* _Task to complete_:
Tell how many lines of the entries below include the string "المرحلة". Respond with the number alone.
*** Given information ***
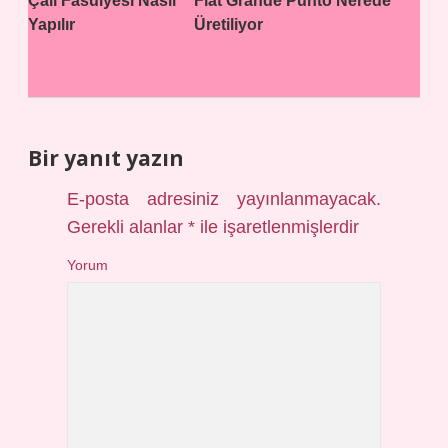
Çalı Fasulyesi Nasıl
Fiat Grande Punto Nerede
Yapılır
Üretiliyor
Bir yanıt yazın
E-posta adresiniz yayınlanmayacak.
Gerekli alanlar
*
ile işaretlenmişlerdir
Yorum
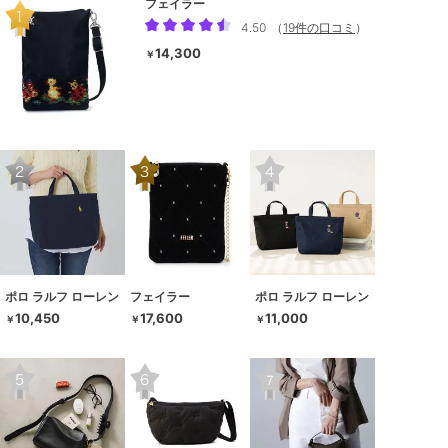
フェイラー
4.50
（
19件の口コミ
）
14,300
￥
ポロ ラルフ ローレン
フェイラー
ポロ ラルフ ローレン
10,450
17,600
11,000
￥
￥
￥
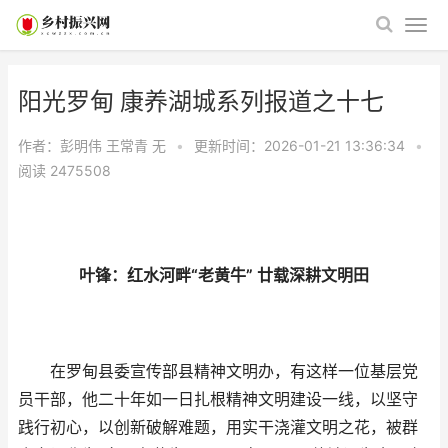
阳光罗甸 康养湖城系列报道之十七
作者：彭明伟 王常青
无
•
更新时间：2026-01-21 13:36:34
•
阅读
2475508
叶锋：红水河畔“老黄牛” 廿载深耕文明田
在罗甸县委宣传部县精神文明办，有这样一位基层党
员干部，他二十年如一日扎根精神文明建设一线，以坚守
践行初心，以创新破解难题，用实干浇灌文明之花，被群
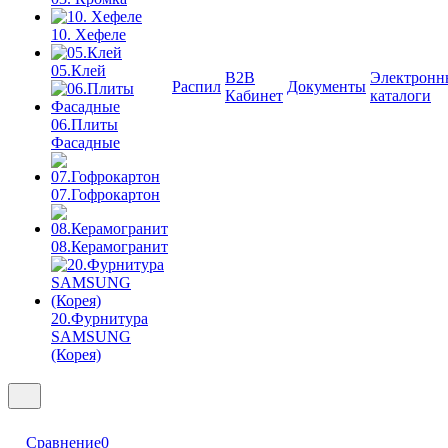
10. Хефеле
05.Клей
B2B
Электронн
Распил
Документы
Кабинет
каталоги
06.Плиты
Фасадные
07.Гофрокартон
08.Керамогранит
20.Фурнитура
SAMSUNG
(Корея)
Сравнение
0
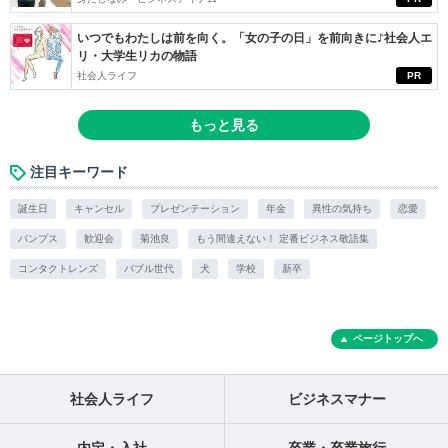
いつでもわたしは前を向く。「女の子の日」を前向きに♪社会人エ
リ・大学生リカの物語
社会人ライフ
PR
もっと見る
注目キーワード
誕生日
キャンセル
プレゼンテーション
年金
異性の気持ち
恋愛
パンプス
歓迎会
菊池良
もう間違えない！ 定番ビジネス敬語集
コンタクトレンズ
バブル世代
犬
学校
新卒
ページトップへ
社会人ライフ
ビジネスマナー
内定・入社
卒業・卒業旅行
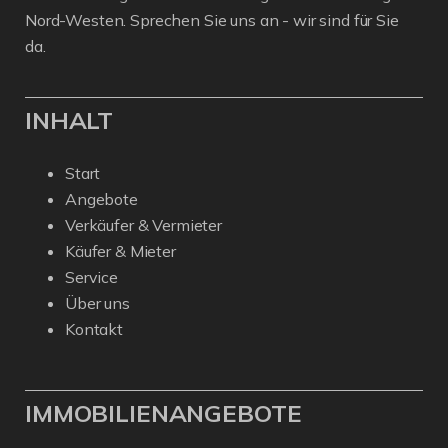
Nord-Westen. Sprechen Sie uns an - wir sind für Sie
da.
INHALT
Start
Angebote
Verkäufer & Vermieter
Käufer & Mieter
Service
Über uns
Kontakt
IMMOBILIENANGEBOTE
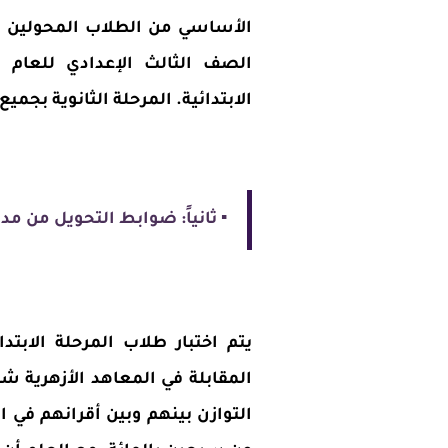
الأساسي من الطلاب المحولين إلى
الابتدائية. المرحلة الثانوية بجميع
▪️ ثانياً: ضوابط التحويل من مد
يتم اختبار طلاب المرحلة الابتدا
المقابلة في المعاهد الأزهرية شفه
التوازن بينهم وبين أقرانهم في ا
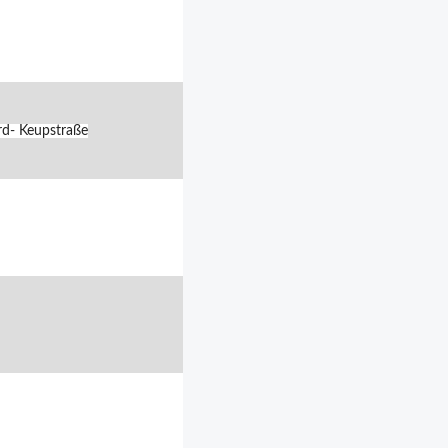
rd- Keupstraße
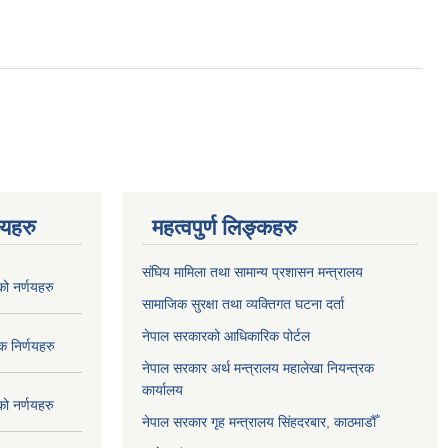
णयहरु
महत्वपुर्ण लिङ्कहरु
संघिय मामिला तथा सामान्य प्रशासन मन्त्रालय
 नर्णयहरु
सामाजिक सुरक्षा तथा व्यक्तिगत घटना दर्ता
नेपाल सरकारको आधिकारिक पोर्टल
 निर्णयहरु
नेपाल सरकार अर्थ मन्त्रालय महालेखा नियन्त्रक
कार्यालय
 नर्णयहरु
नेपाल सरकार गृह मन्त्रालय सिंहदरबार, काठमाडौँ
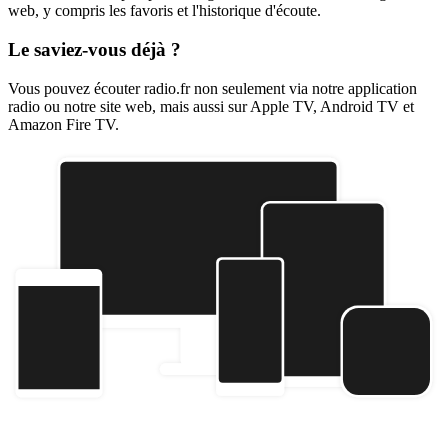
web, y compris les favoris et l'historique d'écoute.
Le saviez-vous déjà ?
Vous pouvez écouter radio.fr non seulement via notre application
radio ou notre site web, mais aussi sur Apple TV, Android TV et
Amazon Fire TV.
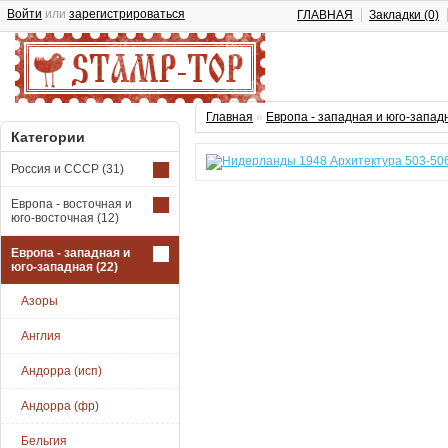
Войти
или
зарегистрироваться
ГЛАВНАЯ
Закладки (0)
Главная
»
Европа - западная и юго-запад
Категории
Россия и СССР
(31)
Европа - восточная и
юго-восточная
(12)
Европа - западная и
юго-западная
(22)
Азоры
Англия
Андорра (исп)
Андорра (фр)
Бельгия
*** End of Given information ***
* _Response to the task_:
2